The passenger pigeon (Ectopistes migratorius) was a native North American species. The name was coined by early French settlers who called the bird pigeón de pâsságe, or migratory pigeon. The birds migrated in the spring and autumn and traveled in great flocks in search of food. The main nesting area was the Great Lakes region, and wintering sites ranged from Arkansas to North Carolina south to the Gulf Coast states. The birds depended upon the great forests to supply their diet. When a supply was exhausted, they flew to a new site.

From the earliest settlement days, passenger pigeons were hunted as food and sport. The birds were a cheap source of meat, and their feathers were used in pillows and comforters. One New York City merchant sold 18,000 birds a day in the 1850s. In Michigan in 1878, 50,000 pigeons were killed daily for nearly five months. Near Bowling Green, Ohio, in 1896 hunters killed 240,000 adult birds, and some 100,000 chicks, too young to survive alone, died. Perhaps 5,000 birds escaped.

Some birds were taken alive and then released for hunters to shoot as live targets. To capture the birds, their human captors would take a live pigeon and nail its feet to a stand. Other pigeons would hear the fluttering captive, come to investigate, and themselves be captured. The decoy bird was known as a "stool pigeon," a word that survives and means "a person acting as a decoy or informer."

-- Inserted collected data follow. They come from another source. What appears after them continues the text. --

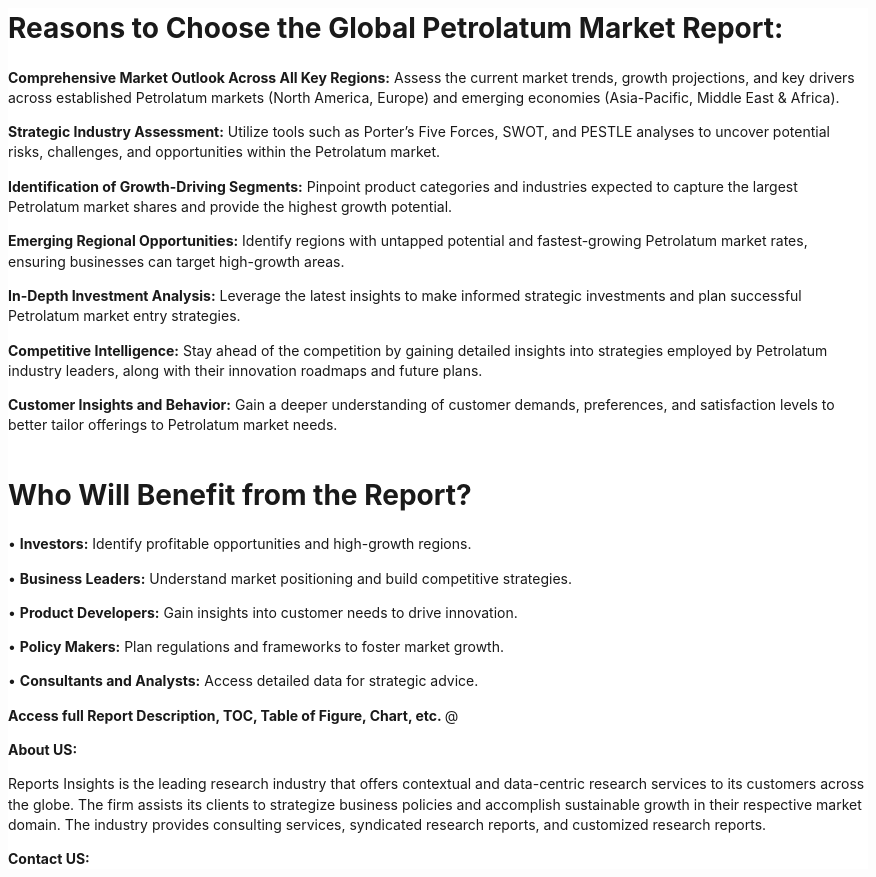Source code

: # <strong>Reasons to Choose the Global Petrolatum Market Report:</strong>

<strong>Comprehensive Market Outlook Across All Key Regions:</strong>
Assess the current market trends, growth projections, and key drivers across established Petrolatum markets (North America, Europe) and emerging economies (Asia-Pacific, Middle East & Africa).

<strong>Strategic Industry Assessment:</strong>
Utilize tools such as Porter’s Five Forces, SWOT, and PESTLE analyses to uncover potential risks, challenges, and opportunities within the Petrolatum market.

<strong>Identification of Growth-Driving Segments:</strong>
Pinpoint product categories and industries expected to capture the largest Petrolatum market shares and provide the highest growth potential.

<strong>Emerging Regional Opportunities:</strong>
Identify regions with untapped potential and fastest-growing Petrolatum market rates, ensuring businesses can target high-growth areas.

<strong>In-Depth Investment Analysis:</strong>
Leverage the latest insights to make informed strategic investments and plan successful Petrolatum market entry strategies.

<strong>Competitive Intelligence:</strong>
Stay ahead of the competition by gaining detailed insights into strategies employed by Petrolatum industry leaders, along with their innovation roadmaps and future plans.

<strong>Customer Insights and Behavior:</strong>
Gain a deeper understanding of customer demands, preferences, and satisfaction levels to better tailor offerings to Petrolatum market needs.

# <strong>Who Will Benefit from the Report?</strong>

• <strong>Investors:</strong> Identify profitable opportunities and high-growth regions.

• <strong>Business Leaders:</strong> Understand market positioning and build competitive strategies.

• <strong>Product Developers:</strong> Gain insights into customer needs to drive innovation.

• <strong>Policy Makers:</strong> Plan regulations and frameworks to foster market growth.

• <strong>Consultants and Analysts:</strong> Access detailed data for strategic advice.
</ul>
<strong>Access full Report Description, TOC, Table of Figure, Chart, etc. </strong>@  <a href= style=color:#0000ff;></a></font>

<strong><strong>About US</strong>:</strong>

Reports Insights is the leading research industry that offers contextual and data-centric research services to its customers across the globe. The firm assists its clients to strategize business policies and accomplish sustainable growth in their respective market domain. The industry provides consulting services, syndicated research reports, and customized research reports.

<strong>Contact US:</strong>

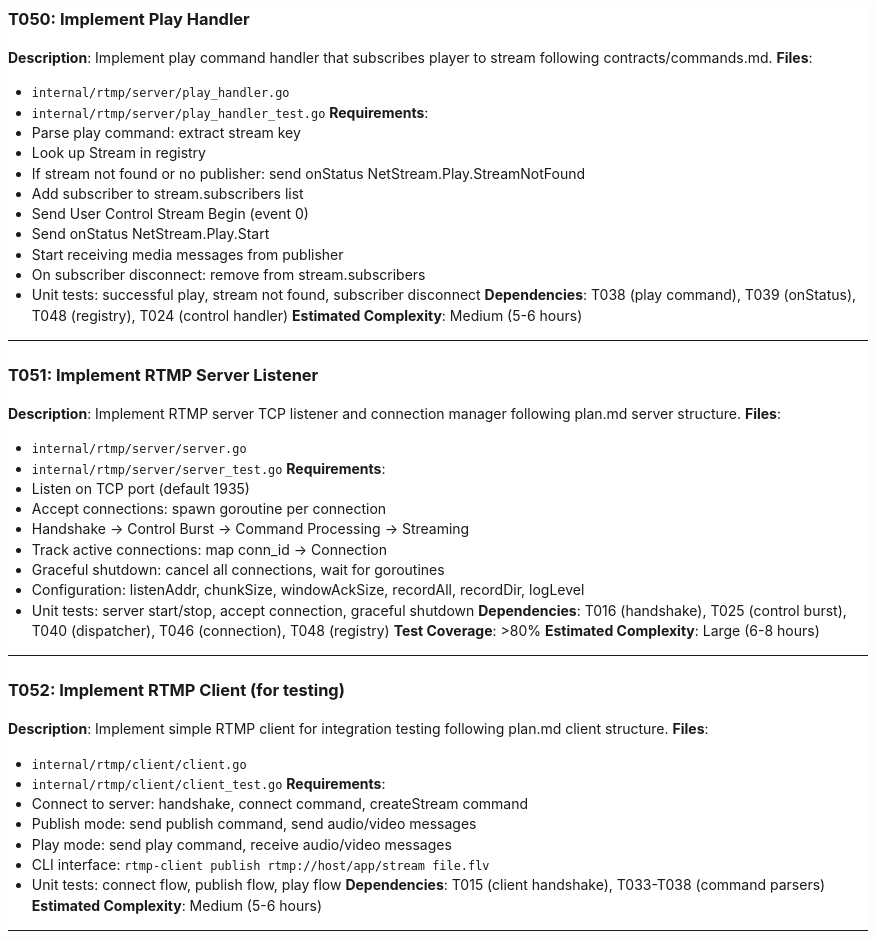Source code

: 
### T050: Implement Play Handler
**Description**: Implement play command handler that subscribes player to stream following contracts/commands.md.
**Files**:
- `internal/rtmp/server/play_handler.go`
- `internal/rtmp/server/play_handler_test.go`
**Requirements**:
- Parse play command: extract stream key
- Look up Stream in registry
- If stream not found or no publisher: send onStatus NetStream.Play.StreamNotFound
- Add subscriber to stream.subscribers list
- Send User Control Stream Begin (event 0)
- Send onStatus NetStream.Play.Start
- Start receiving media messages from publisher
- On subscriber disconnect: remove from stream.subscribers
- Unit tests: successful play, stream not found, subscriber disconnect
**Dependencies**: T038 (play command), T039 (onStatus), T048 (registry), T024 (control handler)
**Estimated Complexity**: Medium (5-6 hours)

---

### T051: Implement RTMP Server Listener
**Description**: Implement RTMP server TCP listener and connection manager following plan.md server structure.
**Files**:
- `internal/rtmp/server/server.go`
- `internal/rtmp/server/server_test.go`
**Requirements**:
- Listen on TCP port (default 1935)
- Accept connections: spawn goroutine per connection
- Handshake → Control Burst → Command Processing → Streaming
- Track active connections: map conn_id → Connection
- Graceful shutdown: cancel all connections, wait for goroutines
- Configuration: listenAddr, chunkSize, windowAckSize, recordAll, recordDir, logLevel
- Unit tests: server start/stop, accept connection, graceful shutdown
**Dependencies**: T016 (handshake), T025 (control burst), T040 (dispatcher), T046 (connection), T048 (registry)
**Test Coverage**: >80%
**Estimated Complexity**: Large (6-8 hours)

---

### T052: Implement RTMP Client (for testing)
**Description**: Implement simple RTMP client for integration testing following plan.md client structure.
**Files**:
- `internal/rtmp/client/client.go`
- `internal/rtmp/client/client_test.go`
**Requirements**:
- Connect to server: handshake, connect command, createStream command
- Publish mode: send publish command, send audio/video messages
- Play mode: send play command, receive audio/video messages
- CLI interface: `rtmp-client publish rtmp://host/app/stream file.flv`
- Unit tests: connect flow, publish flow, play flow
**Dependencies**: T015 (client handshake), T033-T038 (command parsers)
**Estimated Complexity**: Medium (5-6 hours)

---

Between unregulated hunting and the destruction of forests, the numbers of passenger pigeons declined very quickly. Press Southworth surely had no idea that the passenger pigeon that he shot on his family's farm that day was the last in the wild. Indeed, no knew that for certain. But officials at the Cincinnati Zoo knew that passenger pigeons were endangered, and they tried to breed some captive specimens. Unfortunately, the birds failed to mate. On September 1, 1914, the last passenger pigeon on Earth, a female named Martha after Martha Washington, died in her cage at the zoo.

In a very short period of time, a bird that had one made up perhaps 40 percent of the birds of eastern North America was gone - extinct. Except for man, the passenger pigeon had few natural enemies and had found a niche that seemed to ensure survival. Today, the few stuffed passenger pigeons that reside in museum and zoo collections are grim reminders of what can happen.